Breve corso di introduzione all’italico
verbo attraverso la letteratura, la storia, l’attualità
e anche (un poco) attraverso la grammatica.
La adoperiamo ogni giorno con noncuranza, talvolta
persino con una certa frettolosa brutalità, ma quanto possiamo
dire di conoscerla? Se dovesse fare assegnamento su ciò che
ne sappiamo al di là delle necessità pratiche della
comunicazione, a stento l’italiano si considererebbe la nostra
“lingua madre”. Lo parliamo a orecchio, lo scriviamo alla
meno peggio, e della sua storia secolare tratteniamo una manciata
di sentenze latine da citare (di solito scorrettamente) nelle occasioni
propizie. Un po’ poco perché si possa dire di “sapere
l’italiano” – come se parlarlo bastasse per essere
abilitati alla sua conoscenza.
Un peccato, a pensarci bene. Della nostra lingua abbiamo incessante
bisogno e ne sentiamo continuamente il disagio. Almeno gli elementi
fondamentali, almeno quelli, poterli padroneggiare… Ma per i
più ormai quel che è stato è stato. Ci si arrangia,
raccomandandosi ai surrogati della scuola che si diede latitante.
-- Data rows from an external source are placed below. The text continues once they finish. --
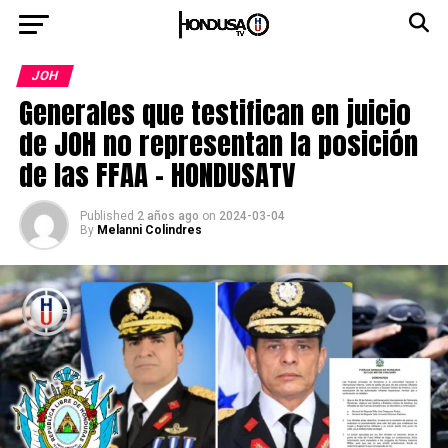
JOH
Generales que testifican en juicio
de JOH no representan la posición
de las FFAA – HONDUSATV
Published
2 años ago
on
2024-03-04
By
Melanni Colindres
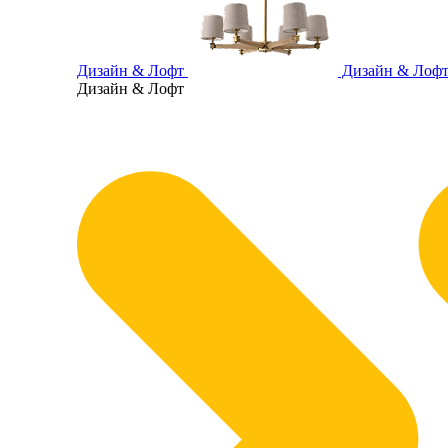
Дизайн & Лофт
Дизайн & Лоф
Дизайн & Лофт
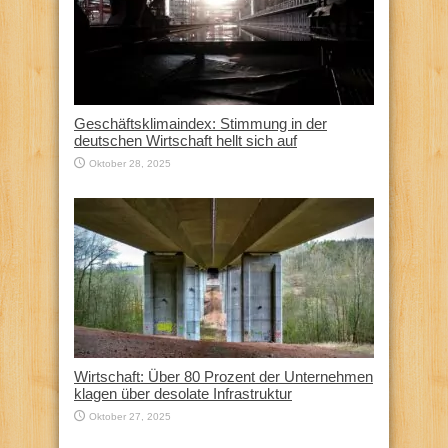
Geschäftsklimaindex: Stimmung in der
deutschen Wirtschaft hellt sich auf
Oktober 28, 2025
Wirtschaft: Über 80 Prozent der Unternehmen
klagen über desolate Infrastruktur
Oktober 27, 2025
Le domande fioccano, assillanti, imperative. Si dice così o
cosà? Si scrive con l’acca, senz’acca, con due
acca addirittura? L’Italia intera è lì, a chiedere
se bisogna scrivere sognamo o sogniamo, se si dice stomachi o stomaci?
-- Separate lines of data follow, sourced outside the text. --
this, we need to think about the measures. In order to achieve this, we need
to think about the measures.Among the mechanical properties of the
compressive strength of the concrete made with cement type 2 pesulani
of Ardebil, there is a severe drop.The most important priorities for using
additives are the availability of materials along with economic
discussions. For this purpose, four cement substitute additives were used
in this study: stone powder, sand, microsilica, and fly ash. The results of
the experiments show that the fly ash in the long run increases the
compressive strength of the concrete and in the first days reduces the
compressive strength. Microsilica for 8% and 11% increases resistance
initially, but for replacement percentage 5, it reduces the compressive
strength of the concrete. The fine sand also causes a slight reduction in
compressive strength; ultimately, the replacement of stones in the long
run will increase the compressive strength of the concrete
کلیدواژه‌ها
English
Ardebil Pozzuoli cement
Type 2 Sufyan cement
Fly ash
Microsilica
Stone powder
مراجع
E tutto questo lo chiamiamo “amore per la lingua”.
Di regola è sconsigliabile, se non proprio impossibile, accostare
tra loro troppi argomenti. Parlando di lingua italiana non solo si
può parlare di tutto, ma in un certo senso si deve, è
inevitabile. Letteratura, economia, diritto, informatica, pittura,
gastronomia, moda, costume, politica, sessualità, niente sfugge
all’abbraccio della lingua che tutto assimila e trattiene nel
suo seno capace e ospitale.
È ora che si sappia che l’italiano, inteso come lingua,
ha alle spalle una storia densa di colpi di scena come in un romanzo.
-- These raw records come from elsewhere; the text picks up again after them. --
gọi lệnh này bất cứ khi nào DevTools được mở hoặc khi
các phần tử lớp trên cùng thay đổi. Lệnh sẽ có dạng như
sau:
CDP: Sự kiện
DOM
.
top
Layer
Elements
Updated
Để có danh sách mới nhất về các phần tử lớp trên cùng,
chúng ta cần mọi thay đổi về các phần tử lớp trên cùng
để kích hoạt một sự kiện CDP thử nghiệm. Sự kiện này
Questa storia, seppur misconosciuta, è emozionante come una
vecchia fotografia che ritragga un nostro lontano parente, talmente
lontano nel tempo da sembrarci estraneo ma dai cui lineamenti affiora
un’aria di famiglia, un presentimento di quel che siamo noi
ora, un’avvisaglia di futuro che un anno dopo l’altro
è diventato presente, è qui. Risalire quella storia
per gradi e con comodo, soffermarsi sui suoi personaggi più
curiosi, sui suoi episodi più significativi, sulle sue stranezze,
è lo scopo del nuovo corso che prenderà avvio a gennaio
del prossimo anno.
C’è chi della lingua ha soggezione e quasi paura: in
questo corso si insegna a non averne. È un corso incoraggiante
perché con numerosi esempi, aneddoti, episodi tratti dalla
storia, dalla letteratura, dall’attualità, mostra quanto
e quante volte persino i più riveriti maneggiatori di penna
e macchina da scrivere inciampino sui loro ferri del mestiere; un
corso che vuole mettere sullo stesso piano l’umile parlante
e il grande romanziere, la pacata annunciatrice televisiva e lo sfacciato
parlamentare che, più che non sapere le regole della grammatica,
le usa senza alcuna capacità di giudizio.